During that time, gender discrimination in Fresno State’s athletics department was such a serious problem that a stunning number of women in the department had to file lawsuits against the school, which garnered major publicity and enormous verdicts and settlements. Women’s volleyball coach Linda Vivas charged the school with retaliating against her for advocating gender equity and won a $5.85 million jury verdict in July 2007, later reduced to $4.52 million.
Women’s basketball coach Stacy Johnson-Klein made a similar claim and won a $19.1 million jury verdict in December 2007, later reduced to $6.6 million. Associate Athletic Director Milutinovich also alleged she was retaliated against for advancing gender equity and won a $3.5 million settlement.
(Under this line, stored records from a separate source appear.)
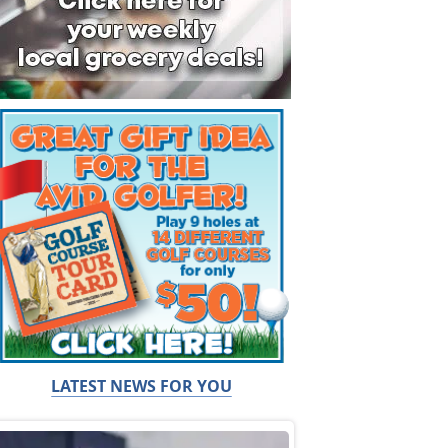
LATEST NEWS FOR YOU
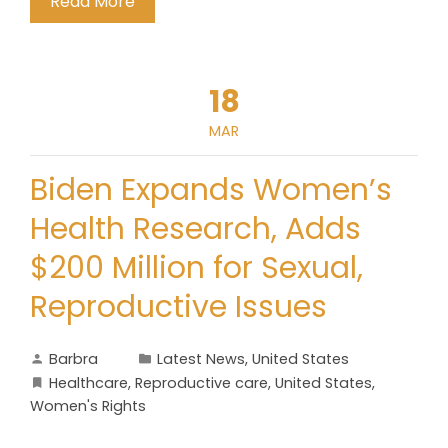
Read More
18
MAR
Biden Expands Women’s
Health Research, Adds
$200 Million for Sexual,
Reproductive Issues
Barbra
Latest News
,
United States
Healthcare
,
Reproductive care
,
United States
,
Women's Rights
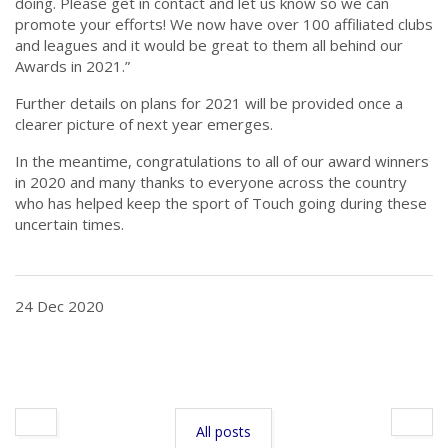
doing. Please get in contact and let us know so we can
promote your efforts! We now have over 100 affiliated clubs
and leagues and it would be great to them all behind our
Awards in 2021.”
Further details on plans for 2021 will be provided once a
clearer picture of next year emerges.
In the meantime, congratulations to all of our award winners
in 2020 and many thanks to everyone across the country
who has helped keep the sport of Touch going during these
uncertain times.
24 Dec 2020
All posts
Fresno State paid significant sums to settle claims brought by other women, too, including softball coach Margie Wright and track coach Ramona Pagel.
The 2016 Fresno Bee article quoted Castro as saying the school would “be a national leader” in compliance with Title IX, but the elimination of the women’s lacrosse team shows otherwise.
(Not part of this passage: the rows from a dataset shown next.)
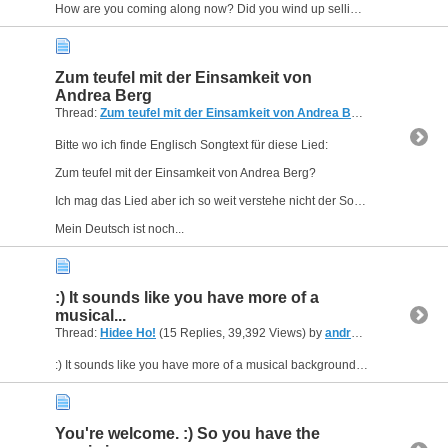
How are you coming along now? Did you wind up selling your keyboard?
Zum teufel mit der Einsamkeit von
Andrea Berg
Thread:
Zum teufel mit der Einsamkeit von Andrea Berg
(3 Replies, 1
Bitte wo ich finde Englisch Songtext für diese Lied:
Zum teufel mit der Einsamkeit von Andrea Berg?
Ich mag das Lied aber ich so weit verstehe nicht der Songtext.
Mein Deutsch ist noch...
:) It sounds like you have more of a
musical...
Thread:
Hidee Ho!
(15 Replies, 39,392 Views) by
andreasfromUSA
:) It sounds like you have more of a musical background than I do. I think I could help you get started, if you'd like, send me a private message on the forum, and maybe we can arrange something...
You're welcome. :) So you have the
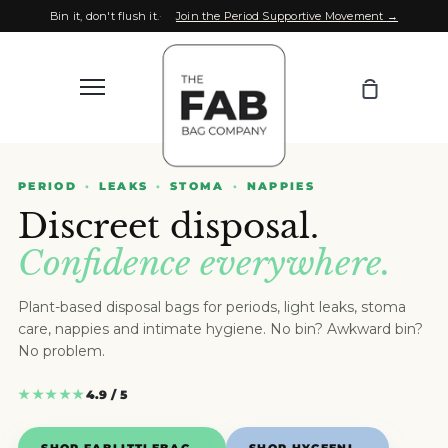
Skip
Bin it, don't flush it.
Join the Period Supportive Movement
→
to
content
Your
More
Bag
Search
our
Search
store
PERIOD
LEAKS
STOMA
NAPPIES
SHOP ALL
More
Discreet disposal.
Confidence everywhere.
WHOLESALE
Plant-based disposal bags for periods, light leaks, stoma
FOR SPORT
care, nappies and intimate hygiene. No bin? Awkward bin?
No problem.
OUR MISSION
★★★★★
4.9 / 5
NEWS
SHOP FABLITTLEBAG
→
SHOP HYGEENI
→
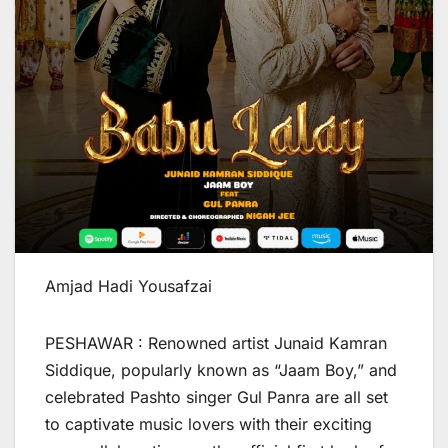
Amjad Hadi Yousafzai
PESHAWAR : Renowned artist Junaid Kamran
Siddique, popularly known as “Jaam Boy,” and
celebrated Pashto singer Gul Panra are all set
to captivate music lovers with their exciting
As Bryant’s letter to Castro noted, Title IX prohibits educational institutions receiving federal funds from eliminating women’s teams for which interest, ability, and competition are available unless “intercollegiate level participation opportunities for male and female students are provided in numbers substantially proportionate to their respective enrollments.” Fresno State fails that test, according to the firm.
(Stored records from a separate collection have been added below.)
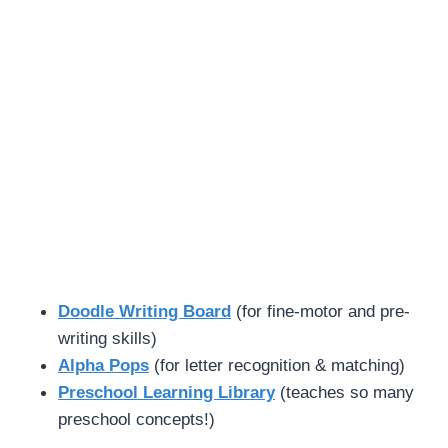
Doodle Writing Board
(for fine-motor and pre-
writing skills)
Alpha Pops
(for letter recognition & matching)
Preschool Learning Library
(teaches so many
preschool concepts!)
According to the most recent publicly available Equity in Athletics Disclosure Act data Fresno State submitted and verified to the U.S. Department of Education, in the 2018-2019 academic year, the school had an undergraduate population of 11,518 women and 7,828 men. So undergraduate enrollment was 59.54% women. The school’s intercollegiate athletic teams had 256 men and 323 women, or 55.79% women—creating a 3.75% gap between the women’s undergraduate enrollment rate and their intercollegiate athletic participation rate. Given the number of men on the varsity teams, Fresno State would have needed to add at least 54 women to its athletic program to be providing equitable participation opportunities for women. But Fresno State is eliminating opportunities for women, not adding them.
Based on that data, with the elimination of the teams announced on October 16, 2020, the school’s athletic participation numbers will drop to approximately 221 men and 295 women, or 57.17% women—which still leaves a 2.37% gap. Therefore, even with the announced team eliminations, Fresno State would need to add approximately 30 women to reach gender equity under Title IX. This is almost exactly the number of athletes on the women’s lacrosse team the school is eliminating.
In addition to Bryant, the women are represented by Bailey Glasser’s Cary Joshi, Joshua Hammack, Britney Littles, and Elliott McGraw in Washington, DC, Ben Hogan in Morgantown, WV, Sharon Iskra and Laura Babiak in Charleston, WV, and Nicole Ballante in St. Peterburg, FL, along with co-counsel Michael Caddell, Cynthia Chapman, and Amy Tabor of Caddell & Chapman in Houston, TX, and Monterey, CA.
The named defendants are Fresno State, Athletic Director Terrence Tumey, Past President Joseph Castro, and Interim President Dr. Saul Jimenez-Sandoval.